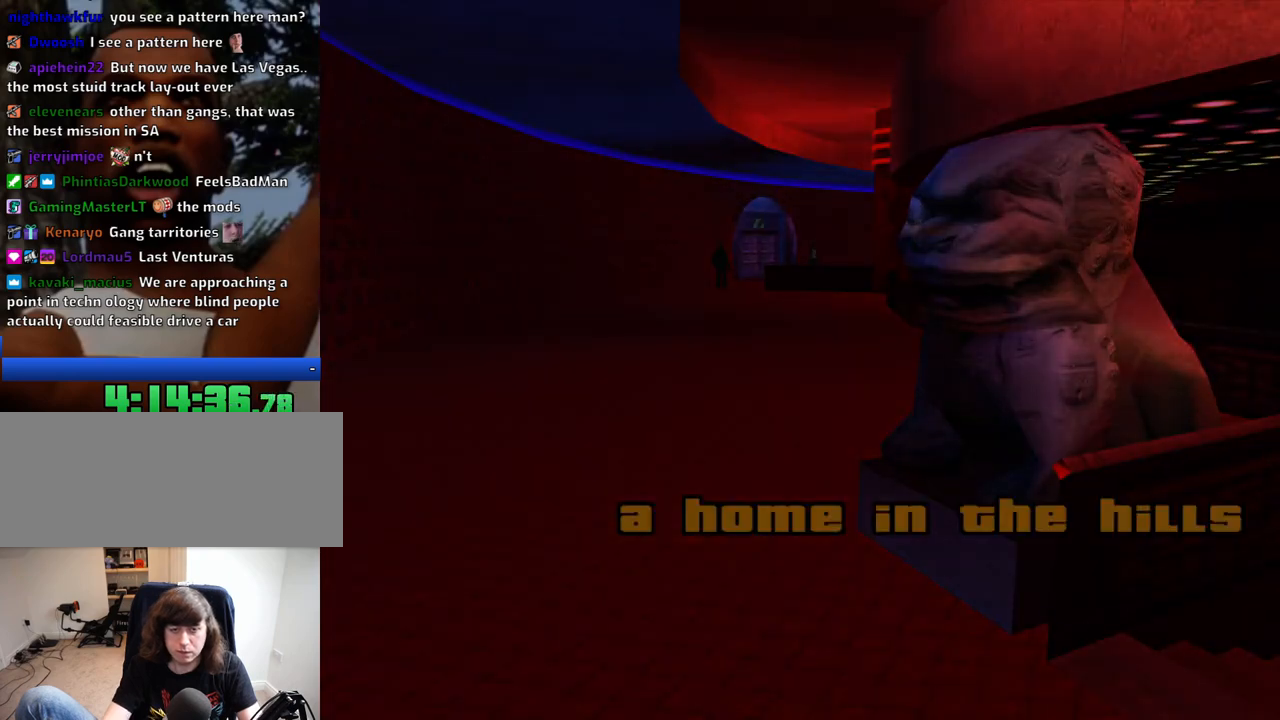
{"keys": ["a", "w"], "mouse": [], "events": [[67, "d", "down"], [167, "d", "up"], [167, "space", "down"], [200, "a", "down"], [250, "space", "up"], [300, "a", "up"], [300, "d", "down"], [400, "d", "up"], [400, "space", "down"], [434, "a", "down"], [434, "space", "up"], [434, "w", "down"]]}
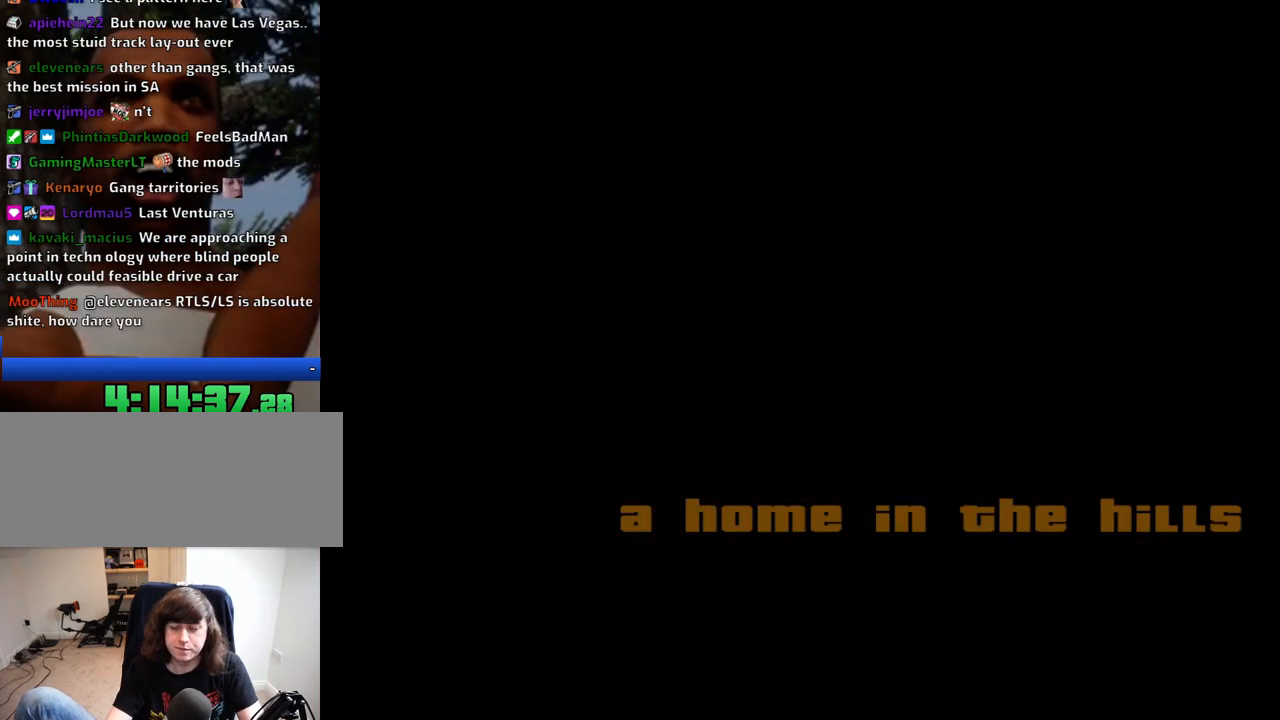
{"keys": ["d"], "mouse": [], "events": [[34, "a", "up"], [34, "d", "down"], [34, "w", "up"], [84, "space", "down"], [134, "d", "up"], [184, "a", "down"], [184, "w", "down"], [217, "a", "up"], [217, "space", "up"], [217, "w", "up"], [267, "d", "down"], [317, "space", "down"], [367, "a", "down"], [367, "d", "up"], [367, "w", "down"], [417, "space", "up"], [450, "a", "up"], [450, "w", "up"], [500, "d", "down"]]}
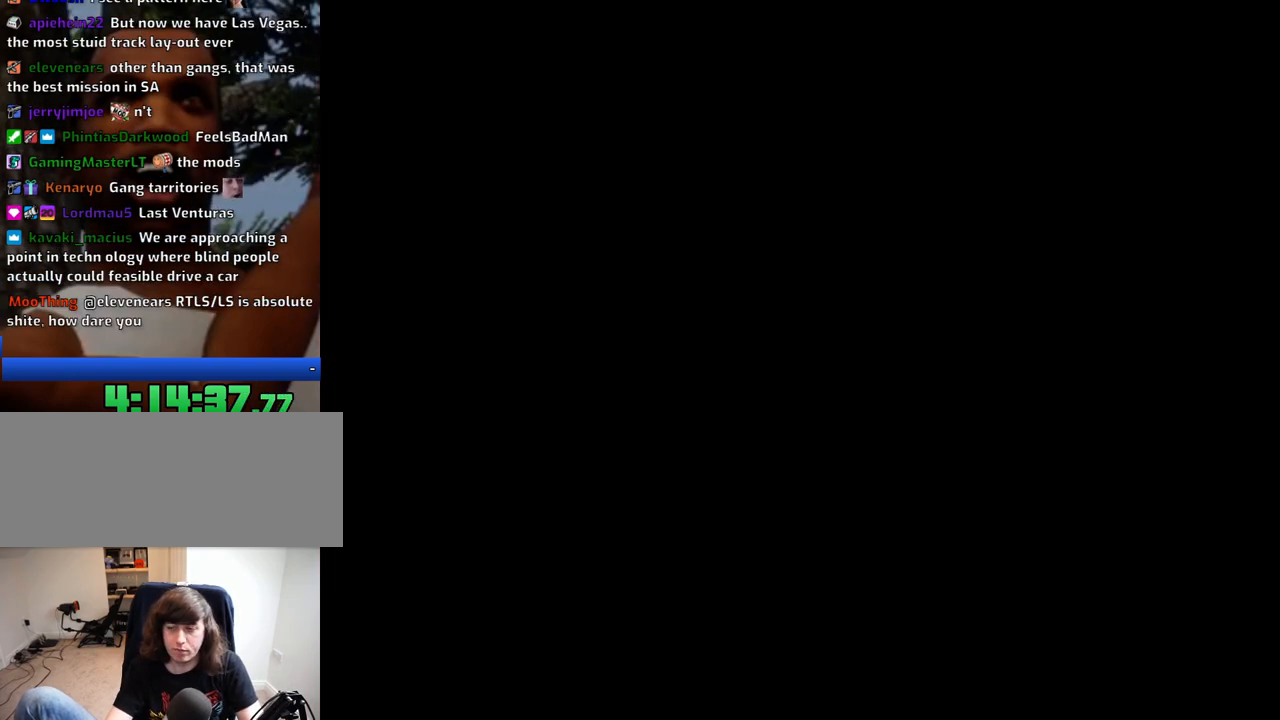
{"keys": ["d"], "mouse": [], "events": [[50, "d", "up"], [50, "space", "down"], [100, "a", "down"], [100, "w", "down"], [150, "space", "up"], [184, "a", "up"], [184, "w", "up"], [234, "d", "down"], [284, "d", "up"], [284, "space", "down"], [334, "a", "down"], [334, "w", "down"], [384, "space", "up"], [467, "a", "up"], [467, "d", "down"], [467, "w", "up"]]}
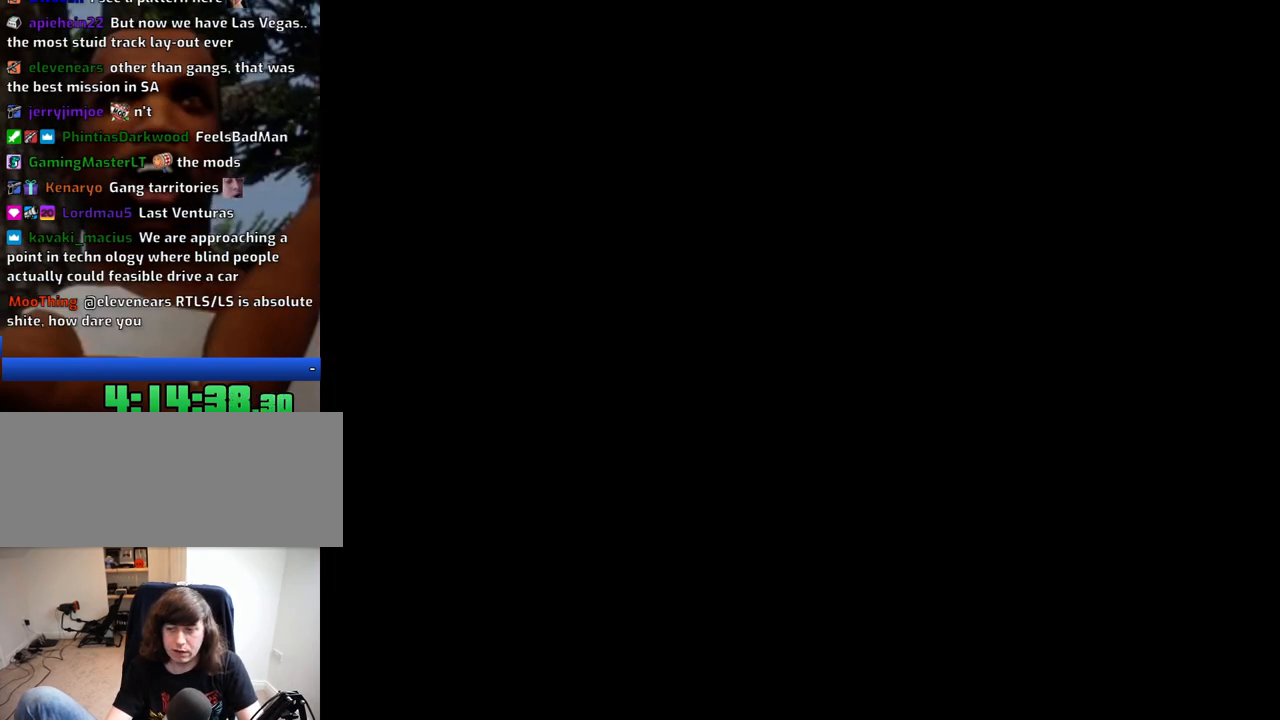
{"keys": ["d"], "mouse": [], "events": [[17, "space", "down"], [67, "d", "up"], [117, "a", "down"], [117, "space", "up"], [200, "a", "up"], [200, "d", "down"], [300, "d", "up"], [300, "space", "down"], [350, "a", "down"], [350, "space", "up"], [434, "a", "up"], [434, "d", "down"]]}
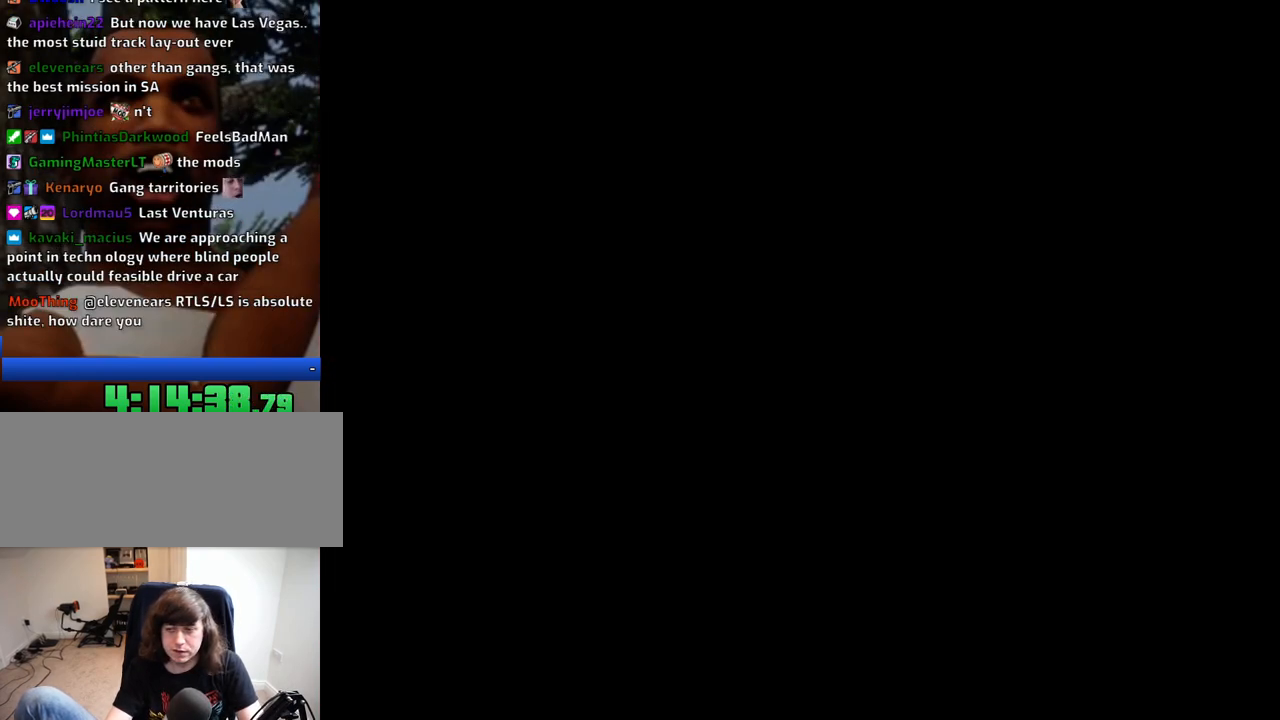
{"keys": ["space"], "mouse": [], "events": [[34, "d", "up"], [34, "space", "down"], [84, "a", "down"], [134, "space", "up"], [167, "a", "up"], [217, "d", "down"], [267, "d", "up"], [267, "space", "down"], [367, "a", "down"], [367, "space", "up"], [450, "a", "up"], [450, "d", "down"], [500, "d", "up"], [500, "space", "down"]]}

=-=-=-=-=

--- Exercise brief ---
Once the pictures are removed, repeat all of the data above exactly.

--- Solution to this problem ---
{"keys": ["a", "w"], "mouse": [], "events": [[67, "d", "down"], [167, "d", "up"], [167, "space", "down"], [200, "a", "down"], [250, "space", "up"], [300, "a", "up"], [300, "d", "down"], [400, "d", "up"], [400, "space", "down"], [434, "a", "down"], [434, "space", "up"], [434, "w", "down"]]}
{"keys": ["d"], "mouse": [], "events": [[34, "a", "up"], [34, "d", "down"], [34, "w", "up"], [84, "space", "down"], [134, "d", "up"], [184, "a", "down"], [184, "w", "down"], [217, "a", "up"], [217, "space", "up"], [217, "w", "up"], [267, "d", "down"], [317, "space", "down"], [367, "a", "down"], [367, "d", "up"], [367, "w", "down"], [417, "space", "up"], [450, "a", "up"], [450, "w", "up"], [500, "d", "down"]]}
{"keys": ["d"], "mouse": [], "events": [[50, "d", "up"], [50, "space", "down"], [100, "a", "down"], [100, "w", "down"], [150, "space", "up"], [184, "a", "up"], [184, "w", "up"], [234, "d", "down"], [284, "d", "up"], [284, "space", "down"], [334, "a", "down"], [334, "w", "down"], [384, "space", "up"], [467, "a", "up"], [467, "d", "down"], [467, "w", "up"]]}
{"keys": ["d"], "mouse": [], "events": [[17, "space", "down"], [67, "d", "up"], [117, "a", "down"], [117, "space", "up"], [200, "a", "up"], [200, "d", "down"], [300, "d", "up"], [300, "space", "down"], [350, "a", "down"], [350, "space", "up"], [434, "a", "up"], [434, "d", "down"]]}
{"keys": ["space"], "mouse": [], "events": [[34, "d", "up"], [34, "space", "down"], [84, "a", "down"], [134, "space", "up"], [167, "a", "up"], [217, "d", "down"], [267, "d", "up"], [267, "space", "down"], [367, "a", "down"], [367, "space", "up"], [450, "a", "up"], [450, "d", "down"], [500, "d", "up"], [500, "space", "down"]]}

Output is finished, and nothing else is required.